According to IBM, Candidate Assistant drives on average to a three times increase in application conversion rate and reduced candidate abandonment, and its users are 64 percent more likely to secure in-person interviews.

“Greenhouse’s clients are high growth and have a need to engage high-quality job seekers in a more personalized manner,” Bob Schultz, general manager, IBM Watson Talent and Collaboration Solutions, said in a statement. “Partnering, we’re helping Greenhouse and their customers provide an exceptional candidate experience and quickly guide job seekers to the right position with the help of AI.”

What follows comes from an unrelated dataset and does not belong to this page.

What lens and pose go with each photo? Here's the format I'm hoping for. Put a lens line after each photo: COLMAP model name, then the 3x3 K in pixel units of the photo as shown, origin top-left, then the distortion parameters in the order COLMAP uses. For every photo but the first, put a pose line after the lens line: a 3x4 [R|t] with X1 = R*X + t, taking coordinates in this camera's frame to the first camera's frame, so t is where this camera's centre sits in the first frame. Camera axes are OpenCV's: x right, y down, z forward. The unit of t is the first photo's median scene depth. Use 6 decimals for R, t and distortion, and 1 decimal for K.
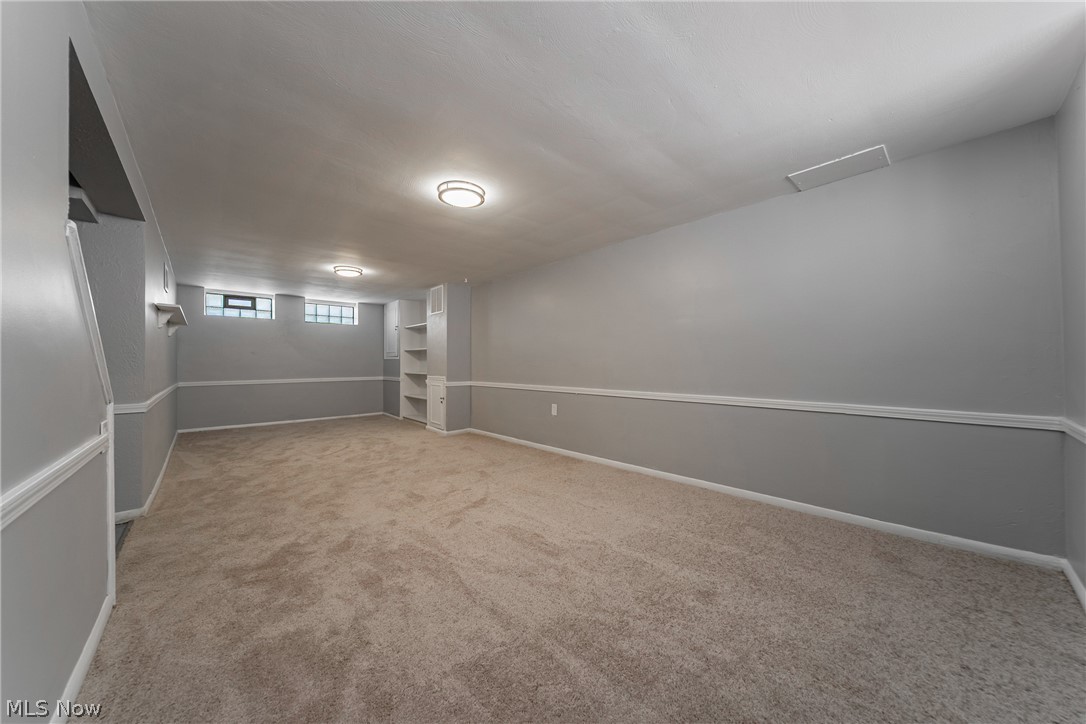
lens RADIAL K [[374.4, 0, 540.9], [0, 374.4, 363.9], [0, 0, 1]] dist [-0.000923, -0.000912]
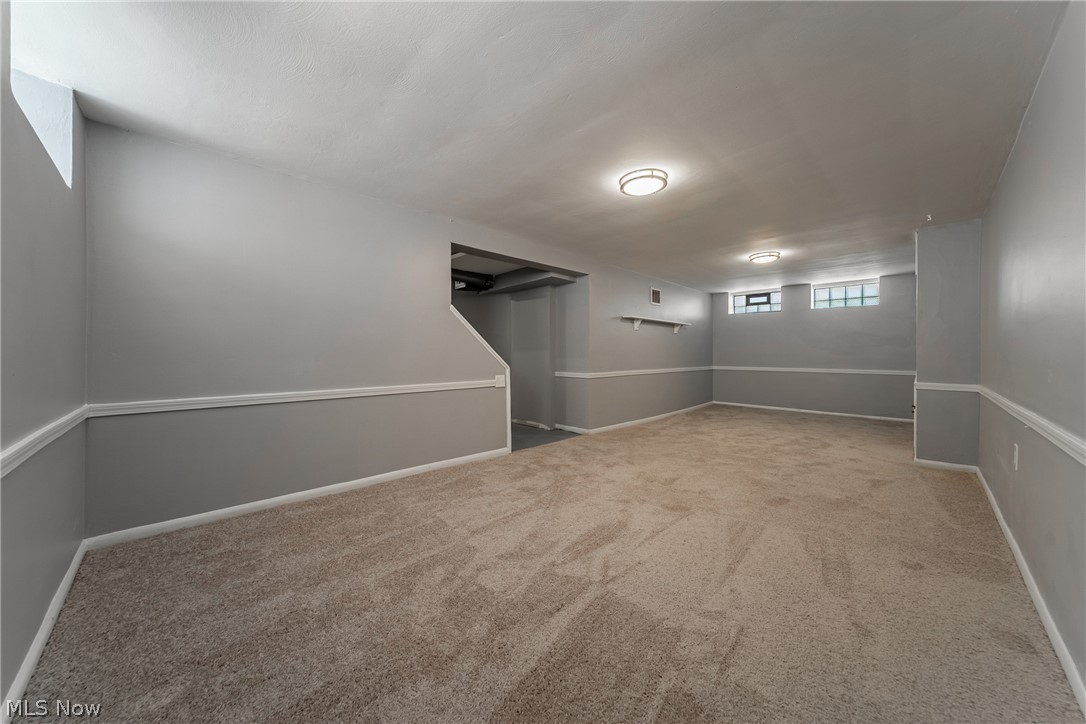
lens RADIAL K [[374.4, 0, 540.5], [0, 374.4, 353.7], [0, 0, 1]] dist [-0.000923, -0.000912]
pose [[0.040886, 0.006202, -0.999145, 0.385335], [-0.005672, 0.999966, 0.005975, -0.000192], [0.999148, 0.005423, 0.040919, 0.341238]]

Greenhouse and IBM aren’t the only ones applying AI to the problem of recruitment. Hiretual recently raised $5 million for its automated candidate sourcing tech. Vervoe in August unveiled an AI platform that evaluates applicants’ on-the-job skills and automatically recommends the top scorers to hiring managers. And market incumbent ZipRecruiter early this summer debuted Candidate Calibration, which has employers rate potential matches for jobs to find similar candidates in its database.

But at least so far, Greenhouse’s strategy has been enough to win over investors like Riverwood Capital, which in July participated in a $50 million funding round. The startup has raised $110 million altogether since 2012.

At the time of the fundraising announcement, Greenhouse CEO Chait said the company would use the new capital to scale its diversity and inclusion feature, which organizes demographic data and suggests ways users can act more fairly when they’re writing job postings, conducting interviews, and making referrals.